Qu'il se traduise ! c'est ce qu'il exige finalement de Dieu, qu'il se rende visible, clairvoyant, une présence par les sens comme il se laisse voir, toucher et entendre dans le poème. Dieu a trouvé -comme si la Personne du Fils, procédant du Père, n'avait pas assumé la nature humaine par la puissance de l'Esprit Saint, en se conformant à son image. Cette idée se retrouve également dans une autre composition, Dieu absentoù il déclare : "C'est difficile de croire que [le Fils]. était divine".Cela explique pourquoi, pour le poète, la Personne de Dieu le Fils - qu'il aborde de manière diffuse dans ces recueils de poèmes, sans la renier - n'est pas celle de Dieu le Père. Il le dit clairement : "C'est difficile de croire qu'il était divin", une approche étonnamment néo-arienne à ce stade des siècles. De plus, le poète ajoute : "Ne nous envoyez pas vers un autre, venez vous-même".qu'il propose à Dieu.

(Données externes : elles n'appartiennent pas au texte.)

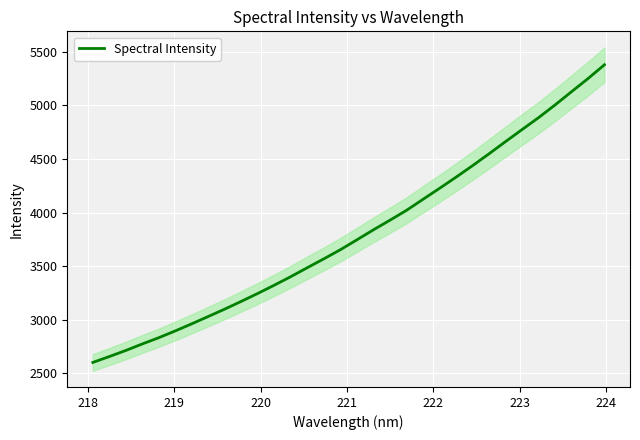

What is the difference between the maximum and second lowest values?

2721.7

Du même ton est Grand-père Dieuun autre texte de Quelque chose trembleoù il présente la figure d'un vieux Dieu le Père à la barbe blanche auquel il s'adresse toujours, comme si Lui seul - un Dieu le Père humanisé - était son unique préoccupation, "son Dieu", libre des autres Personnes divines, une pensée que Murciano confirme dans ses vers, ceci étant sa vérité existentielle la plus intime, générée en "un désir successif". -comme il l'exprime dans un poème- pour la rendre perceptible, à sa mesure.
Il n'y a pas plus -ni moins- : le monde religieux de Carlos Murciano, celui que l'on perçoit dans ses vers, est ainsi, vacillant, à mi-chemin entre le doute et l'acceptation de Dieu comme possibilité de croyance, plein d'incertitudes, personnel et implacable.